Published on May 23, 2018 by Greg Zagorski
House Passes Financial Regulatory Reform Bill

The U.S. House of Representatives on May 22 passed legislation, the Economic Growth, Regulatory Relief, and Consumer Protection Act (S. 2155), that amends federal banking law and financial regulations.  The legislation, which was initially introduced by Senate Banking Committee Chair Mike Crapo (R-ID), includes a number of changes to federal mortgage rules, allows HFAs participating in the Hardest Hit Fund (HHF) to use their funds for lead and asbestos removal, and permits large banks to count some of their tax-exempt Housing Bond investments as high-quality liquid assets (HQLAs) under federal bank liquidity standards.

The House passed S. 2155 by a vote of 258–159, with 33 Democrats and all but one Republican voting in favor.  The bill previously passed the Senate on March 14 by a bipartisan vote of 67–31.  It will now be sent to President Trump, who is expected to sign it into law.

The bill allows participating HFAs to use HHF funding to support lead and asbestos removal from homes.  Through the HHF, 19 state HFAs administer federal funding to support foreclosure prevention and neighborhood stabilization.  The impact of this provision on state HHF programs is likely to be minimal.  The HHF is set to expire at the end of 2021, and many HFAs have already committed their remaining HHF funds and are beginning to wind down their programs.

S. 2155 amends federal bank liquidity standards to allow large banks to count investments in certain municipal bonds, including tax-exempt private activity Housing Bonds, towards their minimum liquidity coverage ratio (LCR).  The standards, which regulators put in place in October 2014, currently do not allow banks to use any municipal bond investments they hold towards meeting their LCRs.  S. 2155 would require all investment-grade municipal bonds that are “liquid and readily marketable” be classified as level 2b High-Quality Liquid Assets.  This means that banks could count such municipal bonds towards their LCRs but only at discounted value to be determined by federal regulators.  In addition, banks cannot use level 2 assets to account for more than 40 percent of their HQLAs.  Regulators would have three months to incorporate these changes into regulations.

In addition, S. 2155 permanently reauthorizes HUD’s Family Self-Sufficiency (FSS) program, combines the FSS programs for Housing Choice Vouchers and public housing, which are currently run separately, and expands eligibility to include families in privately owned properties subsidized with HUD project-based rental assistance.  The FSS provisions mirror legislation (H.R. 4258), introduced by Rep.

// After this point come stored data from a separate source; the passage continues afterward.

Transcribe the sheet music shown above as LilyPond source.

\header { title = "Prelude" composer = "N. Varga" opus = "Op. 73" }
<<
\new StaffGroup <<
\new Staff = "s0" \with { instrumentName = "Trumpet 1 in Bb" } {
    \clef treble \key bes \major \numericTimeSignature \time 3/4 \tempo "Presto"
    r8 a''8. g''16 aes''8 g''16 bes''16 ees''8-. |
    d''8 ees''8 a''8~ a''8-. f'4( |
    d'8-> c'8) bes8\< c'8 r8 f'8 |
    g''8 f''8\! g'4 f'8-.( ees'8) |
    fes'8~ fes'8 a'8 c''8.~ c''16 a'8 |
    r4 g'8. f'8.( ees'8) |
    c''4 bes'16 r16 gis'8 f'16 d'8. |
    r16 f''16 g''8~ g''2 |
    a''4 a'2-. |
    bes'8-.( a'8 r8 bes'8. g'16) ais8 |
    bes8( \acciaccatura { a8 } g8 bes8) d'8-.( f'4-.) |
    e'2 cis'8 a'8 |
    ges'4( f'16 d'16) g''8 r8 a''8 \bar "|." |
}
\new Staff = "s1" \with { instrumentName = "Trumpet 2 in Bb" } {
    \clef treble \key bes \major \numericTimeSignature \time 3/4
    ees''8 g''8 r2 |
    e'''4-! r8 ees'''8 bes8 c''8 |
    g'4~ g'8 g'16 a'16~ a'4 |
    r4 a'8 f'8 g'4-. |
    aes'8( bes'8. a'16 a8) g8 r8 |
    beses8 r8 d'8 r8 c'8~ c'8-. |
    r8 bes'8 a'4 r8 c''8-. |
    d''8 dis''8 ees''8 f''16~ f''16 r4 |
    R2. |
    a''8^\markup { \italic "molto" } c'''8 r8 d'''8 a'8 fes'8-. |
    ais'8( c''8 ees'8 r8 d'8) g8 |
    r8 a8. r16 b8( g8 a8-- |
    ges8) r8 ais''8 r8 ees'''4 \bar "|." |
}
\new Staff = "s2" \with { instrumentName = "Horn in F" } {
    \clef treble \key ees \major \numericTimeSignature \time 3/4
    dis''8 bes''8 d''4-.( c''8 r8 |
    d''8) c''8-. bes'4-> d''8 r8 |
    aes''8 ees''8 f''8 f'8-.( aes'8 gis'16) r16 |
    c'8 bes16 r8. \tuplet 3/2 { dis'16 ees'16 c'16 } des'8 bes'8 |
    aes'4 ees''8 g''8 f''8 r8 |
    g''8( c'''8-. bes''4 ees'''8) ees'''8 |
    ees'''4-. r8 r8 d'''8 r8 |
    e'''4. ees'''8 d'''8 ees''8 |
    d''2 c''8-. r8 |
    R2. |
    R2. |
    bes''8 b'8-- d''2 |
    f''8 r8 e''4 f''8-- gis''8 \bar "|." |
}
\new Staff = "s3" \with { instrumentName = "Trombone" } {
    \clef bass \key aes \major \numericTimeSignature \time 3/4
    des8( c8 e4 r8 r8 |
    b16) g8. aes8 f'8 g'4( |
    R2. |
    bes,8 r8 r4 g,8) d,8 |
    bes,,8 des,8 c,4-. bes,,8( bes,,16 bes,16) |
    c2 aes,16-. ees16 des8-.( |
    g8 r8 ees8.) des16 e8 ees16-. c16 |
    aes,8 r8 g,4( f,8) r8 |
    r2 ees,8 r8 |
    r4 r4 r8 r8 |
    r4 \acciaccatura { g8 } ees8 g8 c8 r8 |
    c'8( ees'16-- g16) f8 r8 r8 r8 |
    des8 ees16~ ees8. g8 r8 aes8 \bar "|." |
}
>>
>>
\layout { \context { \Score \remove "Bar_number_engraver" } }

Sean Duffy (R-WI), that passed the House of Representatives in January.

The legislation also contains several provisions designed to increase access to mortgage credit by loosening federal mortgage rules promulgated by the Consumer Financial Protection Bureau and other agencies, as well as changes to other federal financial regulations.  NCSHA previously summarized the bill in more detail on its blog.